Murphy's Laws


1.The first 90% of project takes 90% of the time, the last 10% takes the other 90% of the time.
2.If you can't get your work done in the first 24 hours, work nights.
3.A pat on the back is only a few centimeters from a kick in the butt.
4.Don't be irreplaceable, if you can't be replaced, you can't be promoted.
5.It doesn't matter what you do, it only matters what you say you've done and what you're going to do.
6.After any salary raise, you will have less money at the end of the month than you did before.
7.The more crap you put up with, the more crap you are going to get.
8.You can go anywhere you want if you look serious and carry a clipboard.
9.Eat one live toad the first thing in the morning and nothing worse will happen to you the rest of the day.
10.When the bosses talk about improving productivity, they are never talking about themselves.
11.If at first you don't succeed, try again. Then quit. No use being a fool about it.
12.There will always be beer cans rolling on the floor of your car when the boss asks for a ride home from the office.
13.Keep your boss's boss off your boss's back.
14.Everything can be filed under "miscellaneous."
15.Never delay the ending of a meeting or the beginning of a cocktail hour.

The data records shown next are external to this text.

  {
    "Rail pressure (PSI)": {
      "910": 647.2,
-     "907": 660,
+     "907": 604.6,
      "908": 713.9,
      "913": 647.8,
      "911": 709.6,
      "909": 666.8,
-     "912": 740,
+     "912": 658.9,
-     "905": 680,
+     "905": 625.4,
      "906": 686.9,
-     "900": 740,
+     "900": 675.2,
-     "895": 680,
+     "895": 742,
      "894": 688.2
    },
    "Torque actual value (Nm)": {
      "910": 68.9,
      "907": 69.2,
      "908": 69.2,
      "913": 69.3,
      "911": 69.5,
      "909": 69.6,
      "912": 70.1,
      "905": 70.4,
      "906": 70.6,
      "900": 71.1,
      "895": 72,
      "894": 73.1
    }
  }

16.To err is human, to forgive is not our policy.
17.Anyone can do any amount of work provided it isn't the work he/she is supposed to be doing.
18.Important letters that contain no errors will develop errors in the mail.

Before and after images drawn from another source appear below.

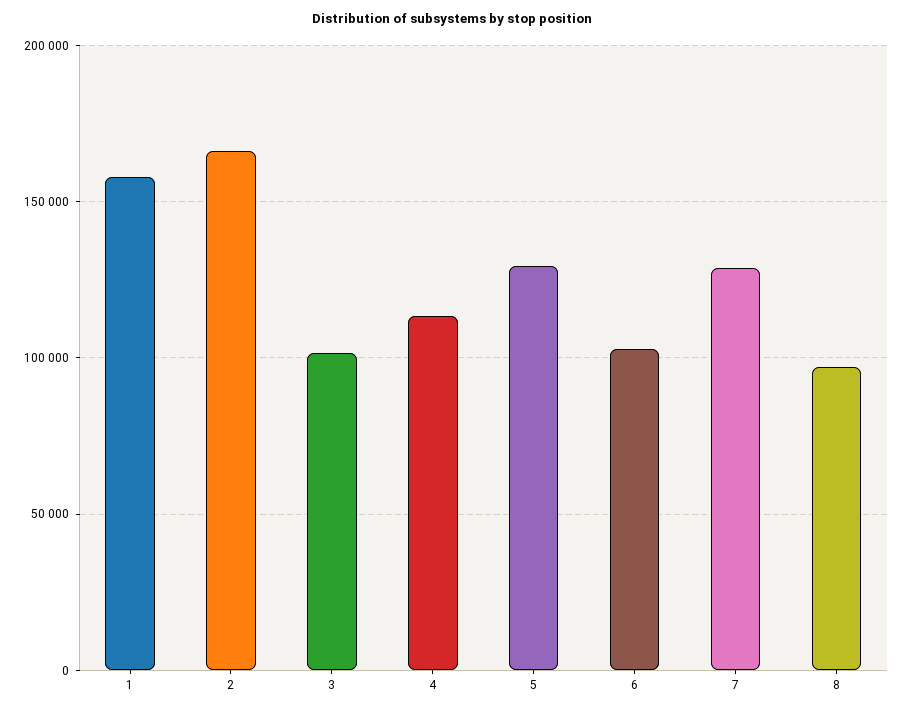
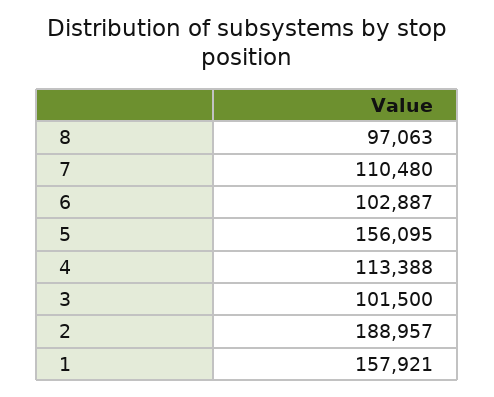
  {
    "1": 157921,
-   "2": 165000,
+   "2": 188957,
    "3": 101500,
    "4": 113388,
-   "5": 130000,
+   "5": 156095,
    "6": 102887,
-   "7": 130000,
+   "7": 110480,
    "8": 97063
  }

19.If you are good, you will be assigned all the work. If you are really good, you will get out of it.
20.You are always doing something marginal when the boss drops by your desk.

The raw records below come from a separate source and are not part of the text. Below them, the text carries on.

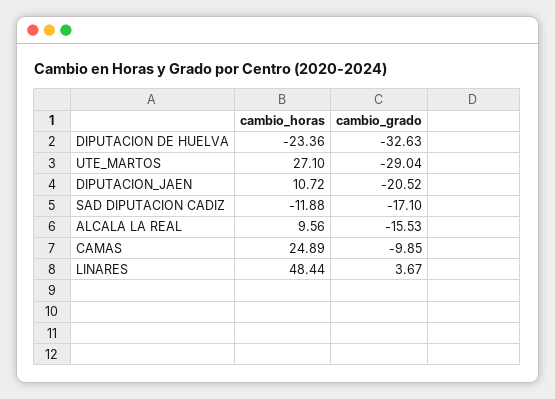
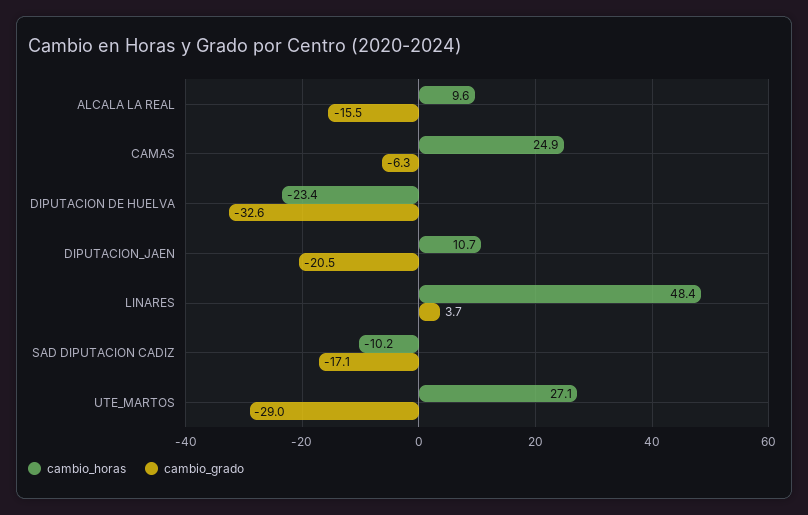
  {
    "cambio_horas": {
      "DIPUTACION DE HUELVA": -23.36,
      "UTE_MARTOS": 27.1,
      "DIPUTACION_JAEN": 10.72,
-     "SAD DIPUTACION CADIZ": -11.88,
+     "SAD DIPUTACION CADIZ": -10.2,
      "ALCALA LA REAL": 9.56,
      "CAMAS": 24.89,
      "LINARES": 48.44
    },
    "cambio_grado": {
      "DIPUTACION DE HUELVA": -32.63,
      "UTE_MARTOS": -29.04,
      "DIPUTACION_JAEN": -20.52,
      "SAD DIPUTACION CADIZ": -17.1,
      "ALCALA LA REAL": -15.53,
-     "CAMAS": -9.85,
+     "CAMAS": -6.3,
      "LINARES": 3.67
    }
  }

21.People who go to conferences are the ones who shouldn't.
22.If it wasn't for the last minute, nothing would get done.
23.At work, the authority of a person is inversely proportional to the number of pens that person is carrying.
24.When you don't know what to do, walk fast and look worried.
25.Following the rules will not get the job done.
26.Getting the job done is no excuse for not following the rules.
27.When confronted by a difficult problem you can solve it more easily by reducing it to the question, "How would the Lone Ranger handle this?"
28.No matter how much you do, you never do enough.
29.The last person that quit or was fired will be held responsible for everything that goes wrong.

MURHPY'S LAWS OF COMBAT

1. If the enemy is in range, so are you.
2. Incoming fire has the right of way.
3. Don't look conspicuous, it draws fire.
4. There is always a way.
5. The easy way is always mined.
6. Try to look unimportant, they may be low on ammo.
7. Professionals are predictable, it's the amateurs that are dangerous.
8. The enemy invariably attacks on two occasions:
a. when you're ready for them.
b. when you're not ready for them.
9. Teamwork is essential, it gives them someone else to shoot at.
10. If you can't remember, then the claymore is pointed at you.
11. The enemy diversion you have been ignoring will be the main attack.
12. A "sucking chest wound" is nature's way of telling you to slow down.
13. If your attack is going well, you have walked into an ambush.
14. Never draw fire, it irritates everyone around you.
15. Anything you do can get you shot, including nothing.
16. Make it tough enough for the enemy to get in and you won't be able to get out.
17. Never share a foxhole with anyone braver than yourself.
18. If you're short of everything but the enemy, you're in a combat zone.
19. When you have secured an area, don't forget to tell the enemy.
20. Never forget that your weapon is made by the lowest bidder.